Hi & Welcome! This site is really a way for me to handle the stress and organize my thoughts about my 1 1/2 year old reactive dog Oreo. Here is the background:
We got her off of Craigslist from 2 people who lived nearby. We arrived to the house in a not so great area of a city nearby. The people and house looked questionable, but the picture of the dog was so cute and the chance to help a dog was luring.
The people told us she was a West Highland Terrier/King Chargles Spaniel Mix. I had a Westie for 19 years from 2nd grade on when I was a kid, and I thought Great! When arriving, she was curled up near a heater on the floor, I picked her up-how precious and cute. She looked unique. The woman told us she got her from a special breeder (yea…right…in thinking back she was probably stolen or who knows what).
In retrospect, the dog is in fact a mix of 5 types of dogs…none which are Westie or Spaniel. Go figure.

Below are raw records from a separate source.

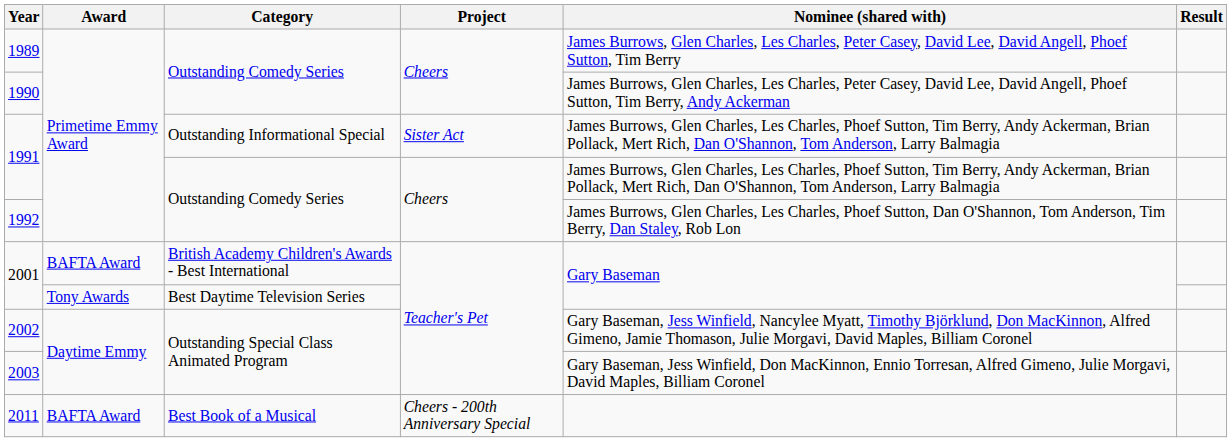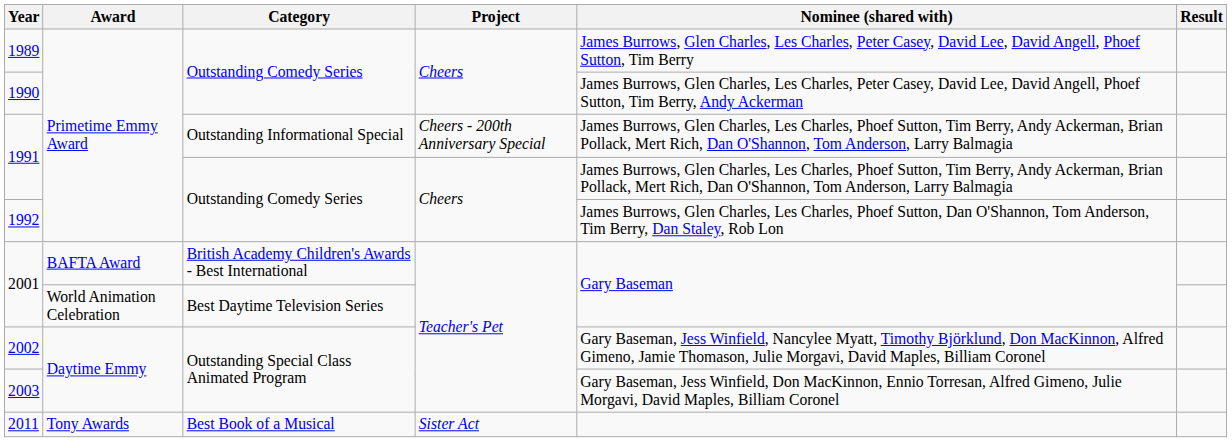1991 / Outstanding Informational Special | Project: Sister Act -> Cheers - 200th Anniversary Special
2001 / Best Daytime Television Series | Award: Tony Awards -> World Animation Celebration
2011 | Award: BAFTA Award -> Tony Awards
2011 | Project: Cheers - 200th Anniversary Special -> Sister Act
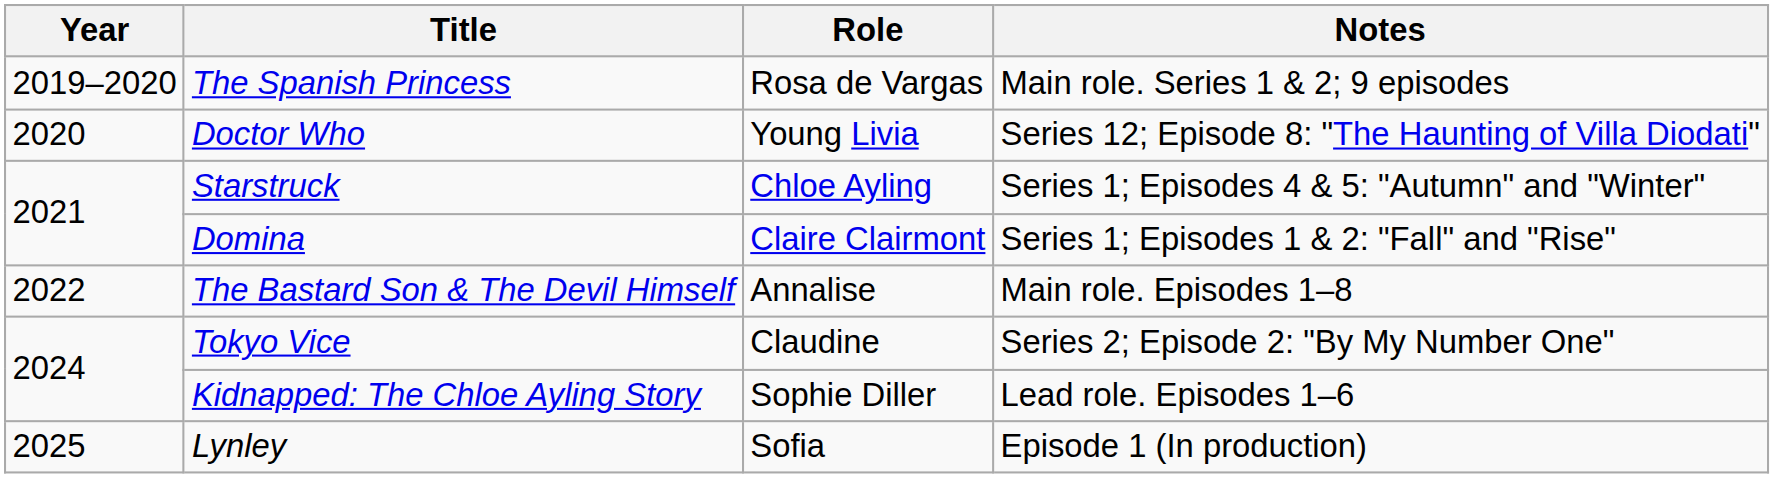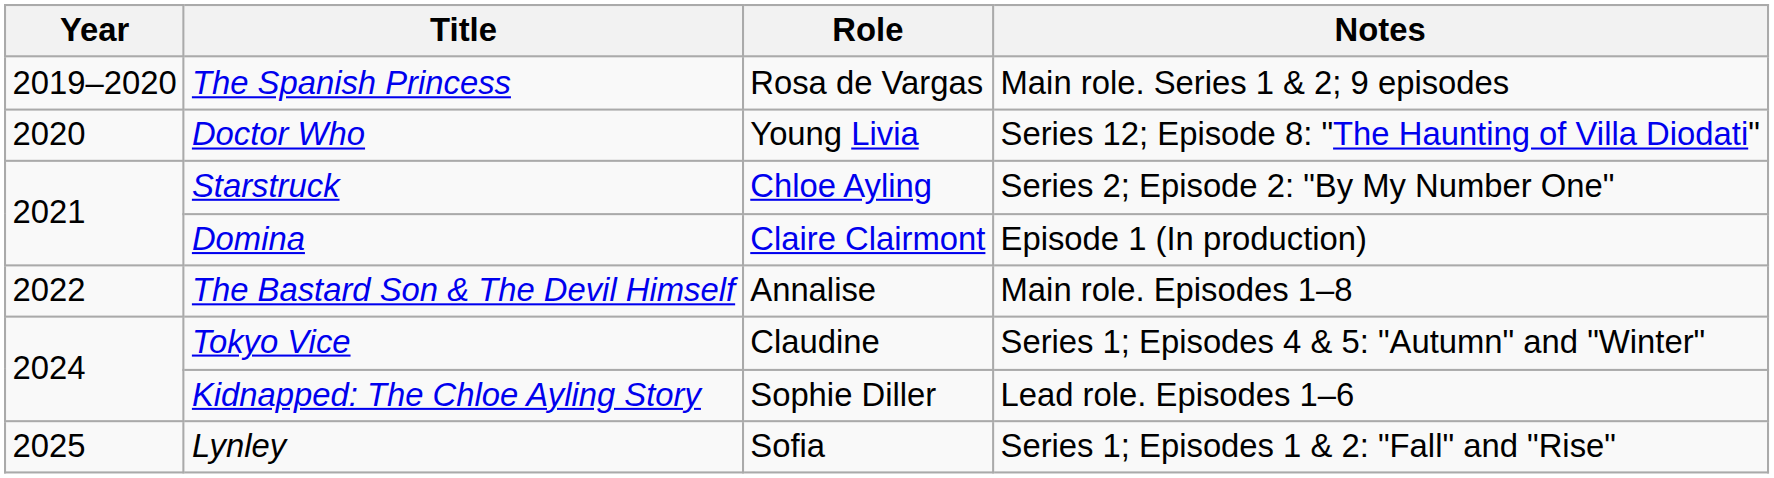Starstruck | Notes: Series 1; Episodes 4 & 5: "Autumn" and "Winter" -> Series 2; Episode 2: "By My Number One"
Domina | Notes: Series 1; Episodes 1 & 2: "Fall" and "Rise" -> Episode 1 (In production)
Tokyo Vice | Notes: Series 2; Episode 2: "By My Number One" -> Series 1; Episodes 4 & 5: "Autumn" and "Winter"
Lynley | Notes: Episode 1 (In production) -> Series 1; Episodes 1 & 2: "Fall" and "Rise"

We got her around 10 weeks (at least that is what we were told). We suspect she was taken way too early from her mother and littermates. She did not have proper socialization and lacks important skills she should’ve learned from her littermaters. For example, she would continually jump on other dogs to play even if they snap at her, she does not know when to stop (this has since changed, since now she is afraid of dogs after she herself was attacked, but that story will come later).
Do I look back and say. “Hmm, maybe we should’ve known she would be reactive and got a dog from a breeder?” Yea, sometimes I think that, but if we didn’t take her where would she end up? Would she have ended up with people so loving? People who understand what a reactive dog is and how to handle it, and train her (or try?)? Sometimes dogs from breeders don’t always end up the way they are advertised too. I love my dog and am willing to do lots to help her, and her story will be shared on here.
**Note, she was NOT fear reactive to dogs until she was attacked, we did see fear with men and crowds of people.
That’s all for now, I will go further into her reactivity and her life and our life (my husband and I), living with a reactive dog.